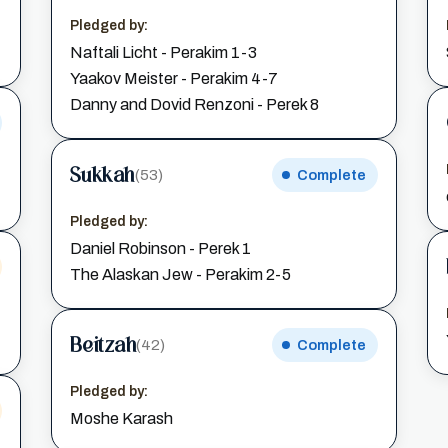
Pledged by:
Naftali Licht - Perakim 1-3
Yaakov Meister - Perakim 4-7
Danny and Dovid Renzoni - Perek 8
Sukkah
(53)
Complete
Pledged by:
Daniel Robinson - Perek 1
The Alaskan Jew - Perakim 2-5
Beitzah
(42)
Complete
Pledged by:
Moshe Karash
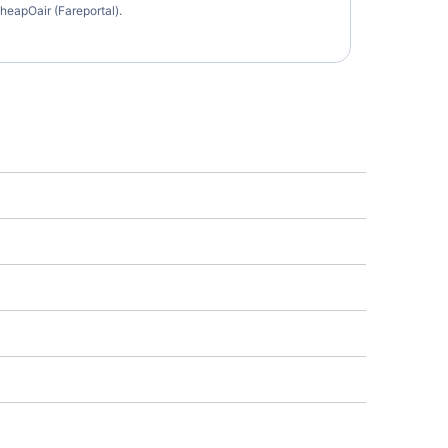
heapOair (Fareportal).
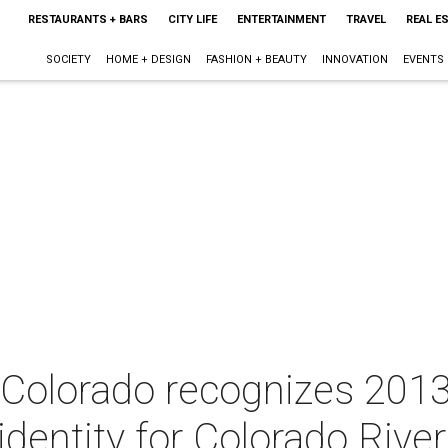
RESTAURANTS + BARS
CITY LIFE
ENTERTAINMENT
TRAVEL
REAL E
SOCIETY
HOME + DESIGN
FASHION + BEAUTY
INNOVATION
EVENTS
 Colorado recognizes 2013
entity for Colorado River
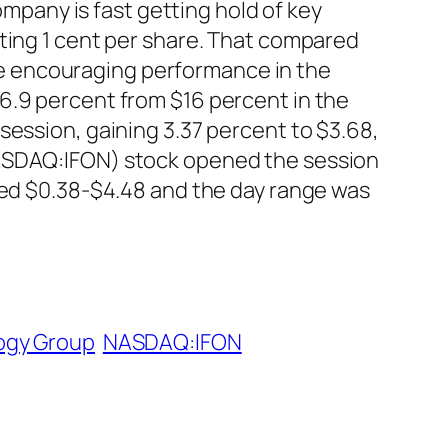
ompany is fast getting hold of key
ting 1 cent per share. That compared
 The encouraging performance in the
6.9 percent from $16 percent in the
session, gaining 3.37 percent to $3.68,
NASDAQ:IFON) stock opened the session
ined $0.38-$4.48 and the day range was
ogy Group
NASDAQ:IFON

=====

To-do item |
Repeat the text read from every one of the records above, line for line and without changes, leaving the pictures out of your answer.

Answer section |
Pledged by:
Naftali Licht - Perakim 1-3
Yaakov Meister - Perakim 4-7
Danny and Dovid Renzoni - Perek 8
Sukkah
(53)
Complete
Pledged by:
Daniel Robinson - Perek 1
The Alaskan Jew - Perakim 2-5
Beitzah
(42)
Complete
Pledged by:
Moshe Karash
heapOair (Fareportal).
RESTAURANTS + BARS
CITY LIFE
ENTERTAINMENT
TRAVEL
REAL E
SOCIETY
HOME + DESIGN
FASHION + BEAUTY
INNOVATION
EVENTS
 Colorado recognizes 2013
entity for Colorado River
ompany is fast getting hold of key
ting 1 cent per share. That compared
 The encouraging performance in the
6.9 percent from $16 percent in the
session, gaining 3.37 percent to $3.68,
NASDAQ:IFON) stock opened the session
ined $0.38-$4.48 and the day range was
ogy Group
NASDAQ:IFON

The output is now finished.